Nouvelle diffusion
En matière de délégations de fonctions, voici quelques pièges à éviter évoqués au fil d’une vidéo et d’un article.

I. VIDEO avec IdéalCo (8 mn 36)

II. Article
II.A. Pour les communes
L’article L. 2122-22 du CGCT, fort connu de tous les praticiens du bloc local, liste les domaines de compétences pouvant être délégués au maire par le conseil municipal.
Hélas, nombre de communes (nous le constatons au moins une fois par semaine !) font, dans ces « délibérations L. 2122-22 » de simples séries de copier-coller du texte de la loi vers le texte de la délibération.

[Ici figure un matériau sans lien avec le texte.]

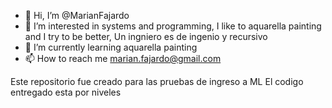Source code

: - 👋 Hi, I’m @MarianFajardo
- 👀 I’m interested in systems and programming, I like to aquarella painting and I try to be better, Un ingniero es de ingenio y recursivo
- 🌱 I’m currently learning aquarella painting
- 📫 How to reach me marian.fajardo@gmail.com

<!---
MarianFajardo/MarianFajardo is a ✨ special ✨ repository because its `README.md` (this file) appears on your GitHub profile.
You can click the Preview link to take a look at your changes.
--->
Este repositorio fue creado para las pruebas de ingreso a ML
El codigo entregado esta por niveles
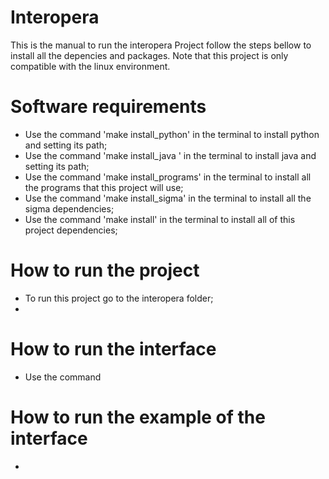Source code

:# Interopera

This is the manual to run the interopera Project follow the steps bellow to install all the depencies and packages. Note that this project is only compatible with the linux environment.

# Software requirements

+ Use the command 'make install_python' in the terminal to install python and setting its path;
+ Use the command 'make install_java ' in the terminal to install java and setting its path;
+ Use the command 'make install_programs'  in the terminal to install all the programs that this project will use;
+ Use the command 'make install_sigma'  in the terminal to install all the sigma dependencies;
+ Use the command 'make install'  in the terminal to install all of this project dependencies;

# How to run the project
+ To run this project go to the interopera folder;
+ 

# How to run the interface
+ Use the command

# How to run the example of the interface
+ 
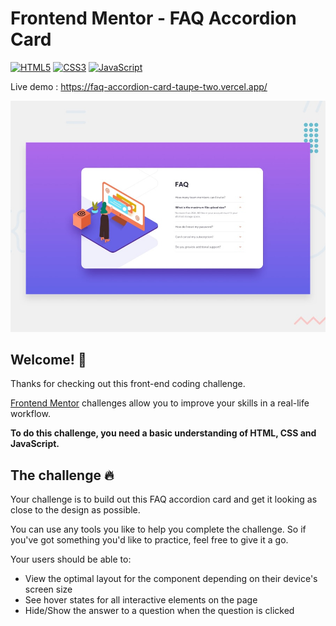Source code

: # Frontend Mentor - FAQ Accordion Card

[![HTML5](https://img.shields.io/badge/HTML5-E34F26?style=for-the-badge&logo=html5&logoColor=white)](https://en.wikipedia.org/wiki/HTML5) [![CSS3](https://img.shields.io/badge/CSS3-1572B6?style=for-the-badge&logo=css3&logoColor=whitee)](https://en.wikipedia.org/wiki/CSS) [![JavaScript](https://img.shields.io/badge/JavaScript-F7DF1E?style=for-the-badge&logo=javascript&logoColor=black)](https://en.wikipedia.org/wiki/JavaScript)

Live demo : https://faq-accordion-card-taupe-two.vercel.app/

![Design preview for the FAQ Accordion Card coding challenge](./design/desktop-preview.jpg)

## Welcome! 👋

Thanks for checking out this front-end coding challenge.

[Frontend Mentor](https://www.frontendmentor.io) challenges allow you to improve your skills in a real-life workflow.

**To do this challenge, you need a basic understanding of HTML, CSS and JavaScript.**

## The challenge 🔥

Your challenge is to build out this FAQ accordion card and get it looking as close to the design as possible.

You can use any tools you like to help you complete the challenge. So if you've got something you'd like to practice, feel free to give it a go.

Your users should be able to:

- View the optimal layout for the component depending on their device's screen size
- See hover states for all interactive elements on the page
- Hide/Show the answer to a question when the question is clicked
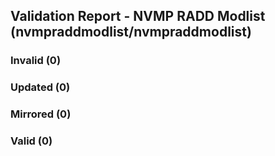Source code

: ## Validation Report - NVMP RADD Modlist (nvmpraddmodlist/nvmpraddmodlist)


### Invalid (0)
### Updated (0)
### Mirrored (0)
### Valid (0)
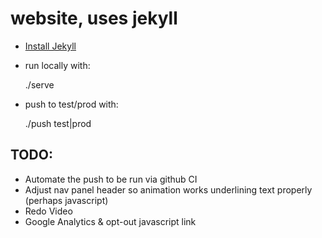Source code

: # website, uses jekyll

* [Install Jekyll](https://jekyllrb.com/)
* run locally with:

    ./serve

* push to test/prod with:

    ./push test|prod

## TODO:

  * Automate the push to be run via github CI
  * Adjust nav panel header so animation works underlining text properly (perhaps javascript)
  * Redo Video
  * Google Analytics & opt-out javascript link
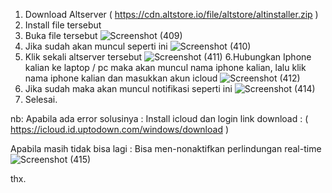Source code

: 1. Download Altserver ( https://cdn.altstore.io/file/altstore/altinstaller.zip )
2. Install file tersebut
3. Buka file tersebut ![Screenshot (409)](https://github.com/MBAH-MENETTT/TUTOR-INSTALL-APP-ILEGAL-IPHONE/assets/141905003/c3f36a34-cd64-427a-b1b5-266d6aca923f)
4. Jika sudah akan muncul seperti ini ![Screenshot (410)](https://github.com/MBAH-MENETTT/TUTOR-INSTALL-APP-ILEGAL-IPHONE/assets/141905003/2798e400-4ddc-4a71-8824-90fe3f7f991f)
5. Klik sekali altserver tersebut ![Screenshot (411)](https://github.com/MBAH-MENETTT/TUTOR-INSTALL-APP-ILEGAL-IPHONE/assets/141905003/88521c78-e320-4a6b-a9a1-be2f40a380ce)
6.Hubungkan Iphone kalian ke laptop / pc maka akan muncul nama iphone kalian, lalu klik nama iphone kalian dan masukkan akun icloud ![Screenshot (412)](https://github.com/MBAH-MENETTT/TUTOR-INSTALL-APP-ILEGAL-IPHONE/assets/141905003/ad537ec3-dfb4-446f-b362-05d04e4dadbb)
7. Jika sudah maka akan muncul notifikasi seperti ini ![Screenshot (414)](https://github.com/MBAH-MENETTT/TUTOR-INSTALL-APP-ILEGAL-IPHONE/assets/141905003/36390062-2cfd-4a1c-a05b-e7ce7a3ba1e4)
8. Selesai.




nb: Apabila ada error solusinya :
Install icloud dan login   link download : ( https://icloud.id.uptodown.com/windows/download )



Apabila masih tidak bisa lagi :
Bisa men-nonaktifkan perlindungan real-time ![Screenshot (415)](https://github.com/MBAH-MENETTT/TUTOR-INSTALL-APP-ILEGAL-IPHONE/assets/141905003/2c816ad1-bbf7-45a5-8ad7-0a4f849d884a)



thx.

OR dans nombre de domaines, la liste dudit article L. 2122-22 RENVOIE à des précisions, limites ou conditions fixées par le conseil municipal.
Ne pas fixer ces précisions, limites ou conditions… revient à ne pas fixer les limites de ce qui est délégué … ce qui revient à vicier la délégation… ce qui revient à vicier l’acte ainsi adopté.
Il n’est pas possible que l’on laisse dans la délibération la mention « dans les limites fixées par le conseil municipal » ou « dans les conditions fixées par le conseil municipal » que l’on a dans cet article. A la place de ces formulations, il faut dans la délibération fixer lesdites limites ou conditions… sinon la délibération sera illégale et les actes pris sur la base de cette délégation aussi… par exception d’illégalité, façon dominos.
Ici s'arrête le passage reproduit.